TEXTO MOSTRADO =
◇ ◇ ◇ ◇ ◇ ◇ ◇
Una eminencia de las humanidades
En el ámbito de las humanidades, García Gual es una eminencia que no lo aparenta. Igual escribe de Diógenes Laercio que sobre la novela histórica; lo mismo le da la vuelta completa a las epopeyas de Homero que resucita a las heroínas olvidadas del Mediterráneo oriental. Ha demostrado que los clásicos son autores editorialmente muy rentables y que todo, hasta el invencible Maquiavelo, viene de atrás; en su caso, de Cicerón. No se puede decir, aunque haya quien le discuta la entrada en la Academia, que este helenista que se define a sí mismo como “un viejo profesor de griego” pierda el tiempo: ha escrito más de treinta libros e infinitos artículos. Su mayor mérito, sin embargo, no es la recurrencia, sino su excepcional capacidad para mostrarnos la antigüedad como el espejo previo del presente.
Así ha descubierto analogías prodigiosas entre lo que escribieron los griegos y las historias que todos los días vivimos, donde también intervienen la astucia --esa condición de Ulises--, la fortaleza --Heracles y sus diez trabajos--, la valentía, cualidad de Perseo ante la Medusa y de Orfeo bajando a los infiernos; y el castigo (Sísifo). Todo lo que somos como especie está en estas historias de dioses carnales y hombres en busca de la inmortalidad, que apenas es el recuerdo de los demás. García Gual sabe que la epopeyas griegas no deben tomarse nunca al pie de la letra, sino en función del espíritu idealista de los hombres que las escribieron. Los griegos no eran dogmáticos, sino terrestres. Sus méritos intelectuales sólo deberían provocar agradecimiento social. Su nueva condición de académico es una forma de recompensar décadas de investigación en humanidades en un momento en el que sólo se le da valor a la tecnología --palabra que procede del griego-- y a la rentabilidad económica.
García Gual sostiene en uno de sus libros que la modernidad tiene sus raíces en la tradición clásica y que no podemos interpretar la realidad que pisamos todos los días sin referencias pretéritas. Nuestro Mediterráneo, es cierto, ya no es el clásico: en lugar de monstruos y sirenas, el mar de los antiguos está ahora lleno de turistas que beben cerveza al sol. Pero lo esencial, que es el alma de quienes lo habitamos, aunque sea de perfil, no ha cambiado en exceso. Turner le publicó hace algunos años un ensayo --La muerte de los héroes-- donde demuestra que hasta los nombres gigantes de los cantos homéricos fallecen de una muerte prosaica, como a trasmano, sin grandeza. Exactamente igual que en estos tiempos extraños. Es quizás el último de nuestros grandes helenistas, esos tipos que se saben a Esquilo de memoria. Fue el primero que tradujo en España a Apolonio de Rodas y a Epicuro, que decía que preocuparse por otra cosa que no sea la felicidad no es inteligente. Una vez le preguntaron si había viajado a Ítaca, la isla de Odiseo. Respondió que recordaba su perfil y se había bañado en sus playas abruptas. No se nos ocurre mejor metáfora de la felicidad que leer su versión de la Odisea debajo de un olivo milenario. Y esperar, tranquilos, el final del cuento.
◇ ◇ ◇ ◇ ◇ ◇ ◇
REGISTROS PROPORCIONADOS =
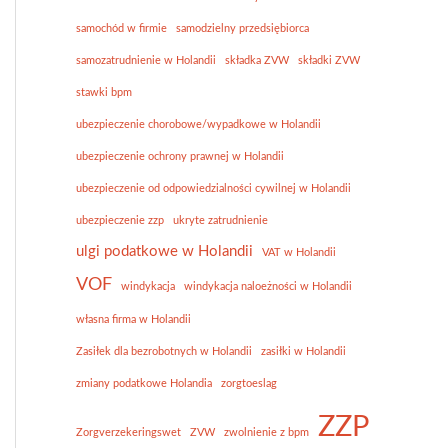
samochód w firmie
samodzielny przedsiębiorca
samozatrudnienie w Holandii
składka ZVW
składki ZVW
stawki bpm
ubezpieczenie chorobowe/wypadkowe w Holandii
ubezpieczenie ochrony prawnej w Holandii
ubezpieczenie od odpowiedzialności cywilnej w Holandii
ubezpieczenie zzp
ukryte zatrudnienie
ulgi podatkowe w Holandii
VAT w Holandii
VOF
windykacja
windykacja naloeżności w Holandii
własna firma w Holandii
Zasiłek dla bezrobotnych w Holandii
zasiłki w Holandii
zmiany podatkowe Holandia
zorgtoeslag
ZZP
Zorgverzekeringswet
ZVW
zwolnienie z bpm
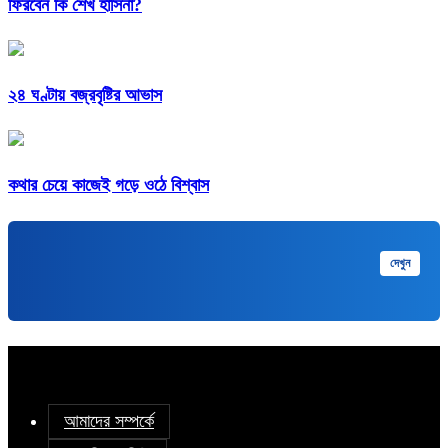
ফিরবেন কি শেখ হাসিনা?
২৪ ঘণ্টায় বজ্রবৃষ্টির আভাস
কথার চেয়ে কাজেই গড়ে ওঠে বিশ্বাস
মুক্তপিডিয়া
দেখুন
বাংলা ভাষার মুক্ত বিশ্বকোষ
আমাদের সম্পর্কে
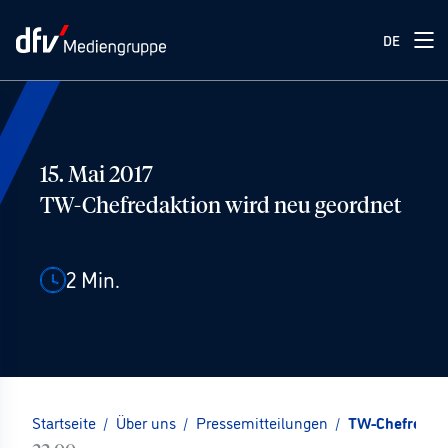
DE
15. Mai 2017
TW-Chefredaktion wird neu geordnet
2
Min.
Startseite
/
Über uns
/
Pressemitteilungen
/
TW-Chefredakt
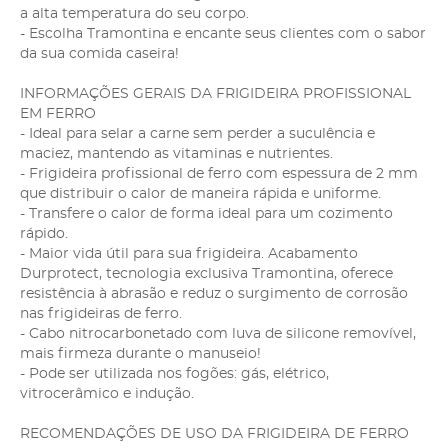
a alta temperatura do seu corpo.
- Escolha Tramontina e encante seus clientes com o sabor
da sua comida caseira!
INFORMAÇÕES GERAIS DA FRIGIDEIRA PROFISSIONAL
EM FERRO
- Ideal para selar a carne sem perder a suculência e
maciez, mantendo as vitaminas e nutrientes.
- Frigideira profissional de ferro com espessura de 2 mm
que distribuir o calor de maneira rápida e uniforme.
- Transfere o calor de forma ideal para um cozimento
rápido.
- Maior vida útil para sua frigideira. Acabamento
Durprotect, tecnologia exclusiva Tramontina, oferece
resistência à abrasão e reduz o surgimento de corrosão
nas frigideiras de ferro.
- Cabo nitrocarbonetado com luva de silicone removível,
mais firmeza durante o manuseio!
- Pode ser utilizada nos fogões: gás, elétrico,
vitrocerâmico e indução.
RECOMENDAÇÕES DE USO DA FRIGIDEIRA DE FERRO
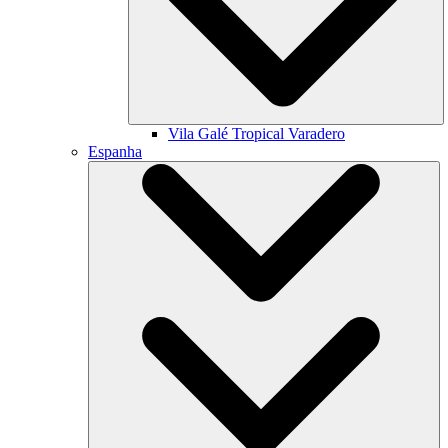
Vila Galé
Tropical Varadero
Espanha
◇ ◇ ◇ ◇ ◇ ◇ ◇
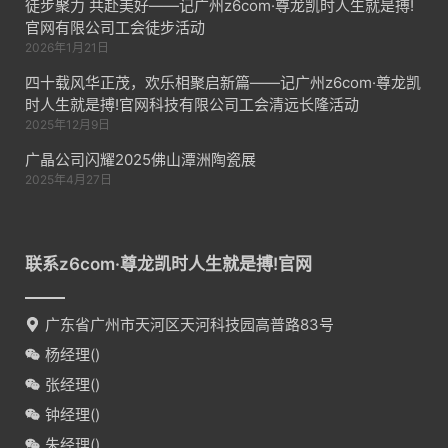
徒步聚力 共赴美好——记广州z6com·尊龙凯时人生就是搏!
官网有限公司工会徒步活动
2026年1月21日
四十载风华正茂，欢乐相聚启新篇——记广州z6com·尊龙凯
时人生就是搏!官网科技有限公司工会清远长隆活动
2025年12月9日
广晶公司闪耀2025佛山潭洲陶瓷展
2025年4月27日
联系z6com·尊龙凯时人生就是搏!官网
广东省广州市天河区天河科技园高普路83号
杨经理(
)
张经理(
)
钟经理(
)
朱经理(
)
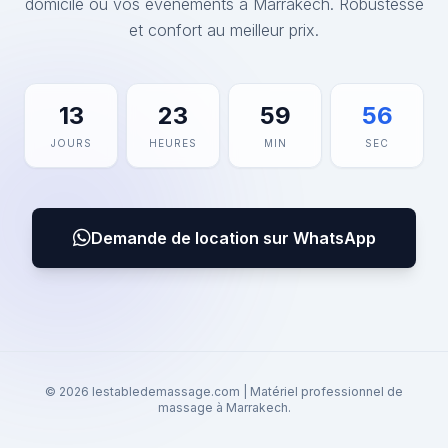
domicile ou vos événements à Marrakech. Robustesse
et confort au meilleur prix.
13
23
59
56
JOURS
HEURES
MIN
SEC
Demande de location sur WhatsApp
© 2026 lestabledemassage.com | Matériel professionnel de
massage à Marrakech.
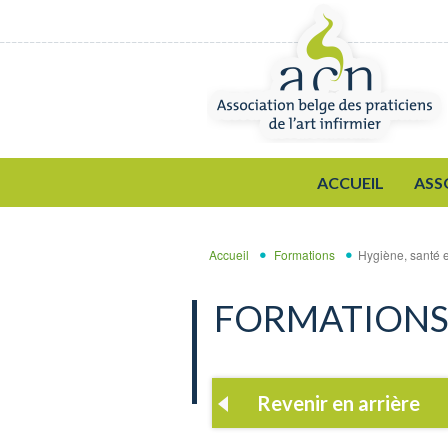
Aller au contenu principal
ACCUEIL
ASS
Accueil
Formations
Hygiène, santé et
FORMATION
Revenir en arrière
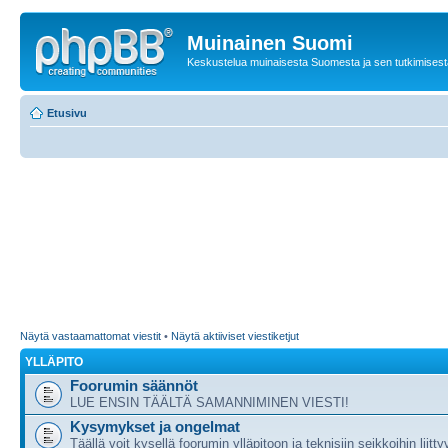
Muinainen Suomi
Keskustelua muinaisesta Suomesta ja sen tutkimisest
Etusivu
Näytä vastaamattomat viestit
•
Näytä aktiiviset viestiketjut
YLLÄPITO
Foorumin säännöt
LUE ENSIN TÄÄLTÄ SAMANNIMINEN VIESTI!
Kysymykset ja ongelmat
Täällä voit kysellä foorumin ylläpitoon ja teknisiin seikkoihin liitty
◇ ◇ ◇ ◇ ◇ ◇ ◇
INSTRUCCIONES DE LA TAREA =
¿Puedes extraer del texto sobre García Gual, copiándolo tal cual, el fragmento que va desde "Una eminencia de" hasta "previo del presente."?

RESPUESTA DE LA TAREA =
Una eminencia de las humanidades
En el ámbito de las humanidades, García Gual es una eminencia que no lo aparenta. Igual escribe de Diógenes Laercio que sobre la novela histórica; lo mismo le da la vuelta completa a las epopeyas de Homero que resucita a las heroínas olvidadas del Mediterráneo oriental. Ha demostrado que los clásicos son autores editorialmente muy rentables y que todo, hasta el invencible Maquiavelo, viene de atrás; en su caso, de Cicerón. No se puede decir, aunque haya quien le discuta la entrada en la Academia, que este helenista que se define a sí mismo como “un viejo profesor de griego” pierda el tiempo: ha escrito más de treinta libros e infinitos artículos. Su mayor mérito, sin embargo, no es la recurrencia, sino su excepcional capacidad para mostrarnos la antigüedad como el espejo previo del presente.